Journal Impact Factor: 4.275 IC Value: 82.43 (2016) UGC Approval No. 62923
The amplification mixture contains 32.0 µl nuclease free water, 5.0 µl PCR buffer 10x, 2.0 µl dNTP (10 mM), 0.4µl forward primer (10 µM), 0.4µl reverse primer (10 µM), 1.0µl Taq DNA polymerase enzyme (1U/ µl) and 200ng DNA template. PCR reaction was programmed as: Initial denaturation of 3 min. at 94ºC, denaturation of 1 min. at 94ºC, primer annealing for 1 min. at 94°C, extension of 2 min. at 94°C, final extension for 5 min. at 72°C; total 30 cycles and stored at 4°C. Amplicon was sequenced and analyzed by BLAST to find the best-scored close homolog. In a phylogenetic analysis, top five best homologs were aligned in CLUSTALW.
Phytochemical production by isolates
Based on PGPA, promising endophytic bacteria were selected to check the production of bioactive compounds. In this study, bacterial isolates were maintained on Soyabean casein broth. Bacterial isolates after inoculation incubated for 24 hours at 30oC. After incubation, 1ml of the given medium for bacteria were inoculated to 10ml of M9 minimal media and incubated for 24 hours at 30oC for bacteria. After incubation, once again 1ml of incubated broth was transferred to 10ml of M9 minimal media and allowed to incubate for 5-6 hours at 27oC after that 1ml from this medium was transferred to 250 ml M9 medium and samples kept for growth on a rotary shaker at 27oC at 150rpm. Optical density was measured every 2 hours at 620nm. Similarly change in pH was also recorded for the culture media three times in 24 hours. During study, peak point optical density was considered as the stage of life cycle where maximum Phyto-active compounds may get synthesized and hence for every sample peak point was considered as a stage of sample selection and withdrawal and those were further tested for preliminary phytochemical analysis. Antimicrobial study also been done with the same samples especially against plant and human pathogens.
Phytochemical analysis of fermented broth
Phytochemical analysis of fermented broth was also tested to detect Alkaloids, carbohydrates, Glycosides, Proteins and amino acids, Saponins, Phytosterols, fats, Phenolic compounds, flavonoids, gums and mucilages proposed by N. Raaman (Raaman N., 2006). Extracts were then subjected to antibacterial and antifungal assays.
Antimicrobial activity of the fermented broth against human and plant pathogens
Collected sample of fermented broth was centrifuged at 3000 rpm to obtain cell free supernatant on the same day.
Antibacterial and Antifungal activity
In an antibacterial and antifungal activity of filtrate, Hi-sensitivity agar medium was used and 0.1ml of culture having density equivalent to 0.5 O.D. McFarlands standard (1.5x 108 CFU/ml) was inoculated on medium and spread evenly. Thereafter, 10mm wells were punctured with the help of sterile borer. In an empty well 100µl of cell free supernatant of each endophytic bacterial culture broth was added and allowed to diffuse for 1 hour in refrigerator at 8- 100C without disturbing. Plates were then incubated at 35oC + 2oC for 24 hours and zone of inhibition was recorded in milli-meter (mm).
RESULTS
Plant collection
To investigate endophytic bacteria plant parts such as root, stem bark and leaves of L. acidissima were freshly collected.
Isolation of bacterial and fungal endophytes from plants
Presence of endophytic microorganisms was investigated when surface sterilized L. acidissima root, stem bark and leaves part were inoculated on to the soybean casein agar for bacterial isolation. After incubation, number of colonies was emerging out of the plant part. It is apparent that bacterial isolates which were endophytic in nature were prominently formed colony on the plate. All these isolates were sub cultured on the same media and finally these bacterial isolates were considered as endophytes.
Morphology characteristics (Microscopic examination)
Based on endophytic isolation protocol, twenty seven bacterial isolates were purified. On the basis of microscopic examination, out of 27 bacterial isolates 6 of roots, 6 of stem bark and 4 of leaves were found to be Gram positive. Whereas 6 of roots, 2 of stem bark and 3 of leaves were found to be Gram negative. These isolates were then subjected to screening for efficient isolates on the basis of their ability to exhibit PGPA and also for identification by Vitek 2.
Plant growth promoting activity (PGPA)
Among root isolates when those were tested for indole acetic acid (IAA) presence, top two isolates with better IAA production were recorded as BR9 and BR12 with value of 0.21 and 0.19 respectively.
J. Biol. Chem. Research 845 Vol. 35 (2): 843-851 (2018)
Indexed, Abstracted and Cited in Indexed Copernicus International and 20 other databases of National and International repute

━━━━━━━━━━━━━━━━━━━━━━━━━━━━━━

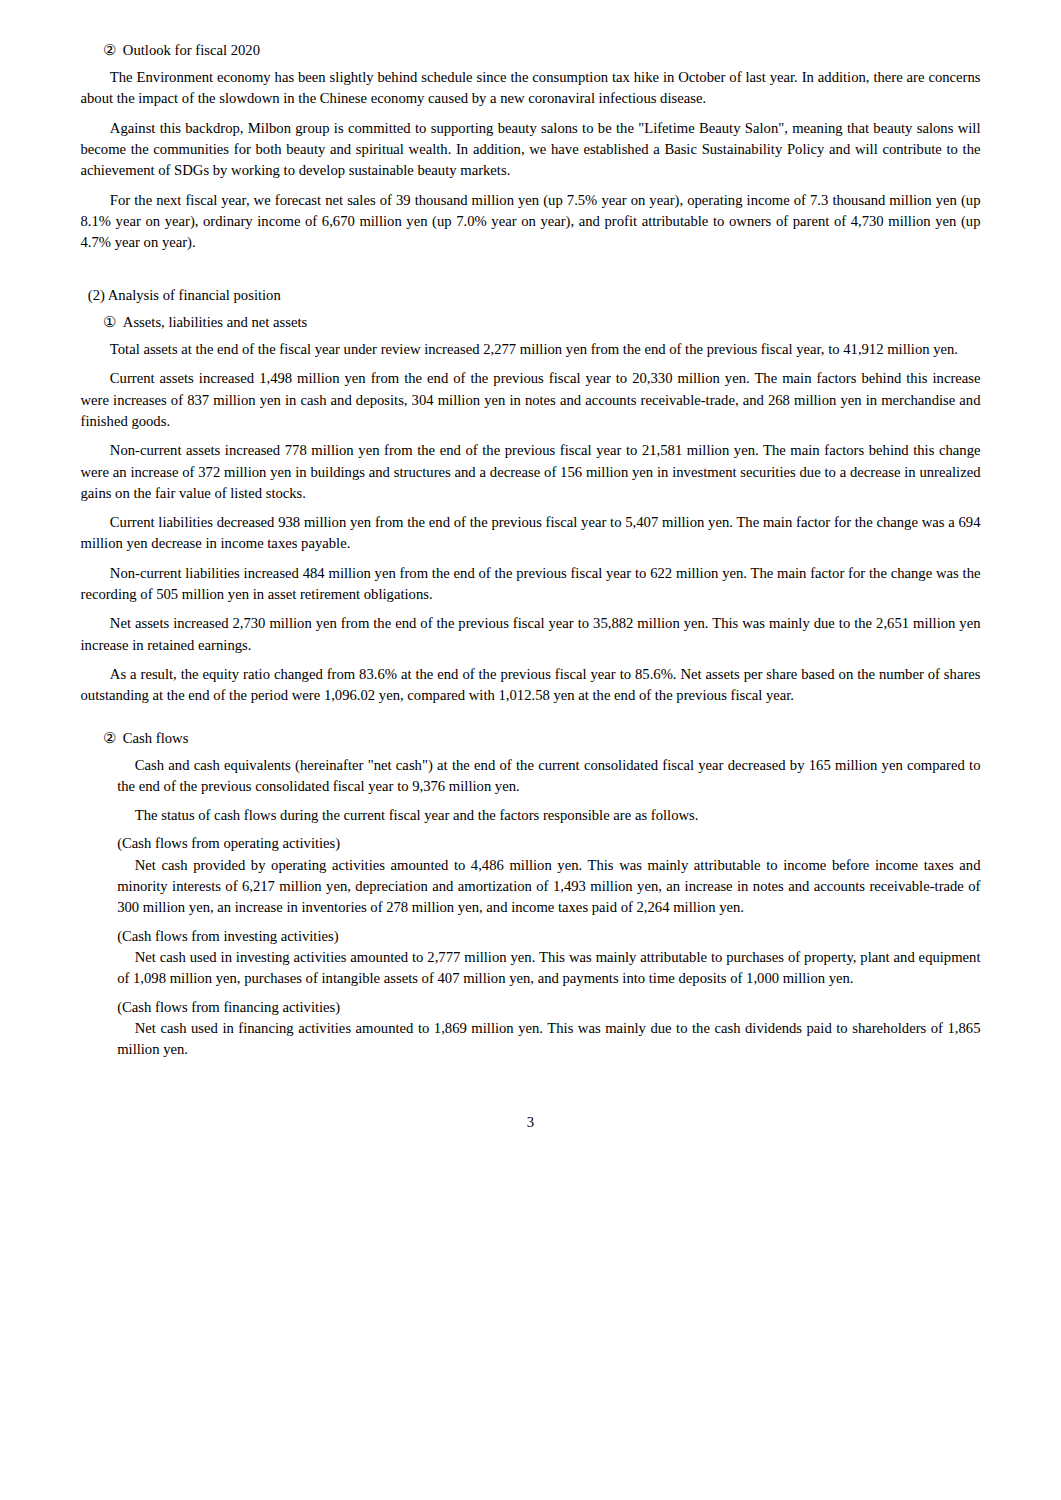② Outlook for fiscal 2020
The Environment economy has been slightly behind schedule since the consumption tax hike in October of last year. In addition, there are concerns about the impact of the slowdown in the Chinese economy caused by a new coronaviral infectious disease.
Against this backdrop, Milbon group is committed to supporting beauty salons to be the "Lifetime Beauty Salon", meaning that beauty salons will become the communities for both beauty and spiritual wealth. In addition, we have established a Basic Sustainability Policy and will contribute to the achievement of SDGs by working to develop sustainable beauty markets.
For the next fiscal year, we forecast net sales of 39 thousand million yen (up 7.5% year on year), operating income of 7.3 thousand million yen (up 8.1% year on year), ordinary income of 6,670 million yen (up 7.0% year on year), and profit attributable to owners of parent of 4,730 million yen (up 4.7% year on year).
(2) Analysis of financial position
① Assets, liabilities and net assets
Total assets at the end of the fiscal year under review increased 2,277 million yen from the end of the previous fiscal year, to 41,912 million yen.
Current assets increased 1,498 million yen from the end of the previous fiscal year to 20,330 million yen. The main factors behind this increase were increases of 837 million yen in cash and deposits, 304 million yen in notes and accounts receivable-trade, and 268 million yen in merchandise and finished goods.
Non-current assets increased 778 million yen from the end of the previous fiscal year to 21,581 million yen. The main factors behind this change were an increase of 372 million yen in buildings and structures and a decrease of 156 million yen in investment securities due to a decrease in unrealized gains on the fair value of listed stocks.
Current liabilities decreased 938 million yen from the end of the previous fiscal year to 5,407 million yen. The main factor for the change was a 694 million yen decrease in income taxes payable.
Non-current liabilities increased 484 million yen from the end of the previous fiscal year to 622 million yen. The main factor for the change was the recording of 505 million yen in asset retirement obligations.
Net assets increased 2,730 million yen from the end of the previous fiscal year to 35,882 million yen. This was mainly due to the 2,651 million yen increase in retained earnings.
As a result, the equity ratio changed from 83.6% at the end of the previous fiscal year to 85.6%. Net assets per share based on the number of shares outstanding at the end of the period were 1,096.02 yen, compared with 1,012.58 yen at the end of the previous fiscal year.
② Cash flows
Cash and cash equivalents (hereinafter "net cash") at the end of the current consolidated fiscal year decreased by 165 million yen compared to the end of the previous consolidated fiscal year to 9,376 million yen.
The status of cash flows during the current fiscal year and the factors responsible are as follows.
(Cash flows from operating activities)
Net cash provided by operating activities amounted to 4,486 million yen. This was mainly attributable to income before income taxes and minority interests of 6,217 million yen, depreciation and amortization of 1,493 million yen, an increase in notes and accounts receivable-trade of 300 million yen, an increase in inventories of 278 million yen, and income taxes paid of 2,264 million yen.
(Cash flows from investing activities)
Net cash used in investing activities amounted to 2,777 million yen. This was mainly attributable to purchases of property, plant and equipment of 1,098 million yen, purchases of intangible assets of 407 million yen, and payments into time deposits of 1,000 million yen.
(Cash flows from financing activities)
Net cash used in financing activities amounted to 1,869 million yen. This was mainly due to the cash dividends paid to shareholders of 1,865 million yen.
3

━━━━━━━━━━━━━━━━━━━━━━━━━━━━━━

- _What is needed_
Check each line of the records for the word "activity" and extract those that contain it.

- _Exercise result_
Antimicrobial activity of the fermented broth against human and plant pathogens
Antibacterial and Antifungal activity
In an antibacterial and antifungal activity of filtrate, Hi-sensitivity agar medium was used and 0.1ml of culture having density equivalent to 0.5 O.D. McFarlands standard (1.5x 108 CFU/ml) was inoculated on medium and spread evenly. Thereafter, 10mm wells were punctured with the help of sterile borer. In an empty well 100µl of cell free supernatant of each endophytic bacterial culture broth was added and allowed to diffuse for 1 hour in refrigerator at 8- 100C without disturbing. Plates were then incubated at 35oC + 2oC for 24 hours and zone of inhibition was recorded in milli-meter (mm).
Plant growth promoting activity (PGPA)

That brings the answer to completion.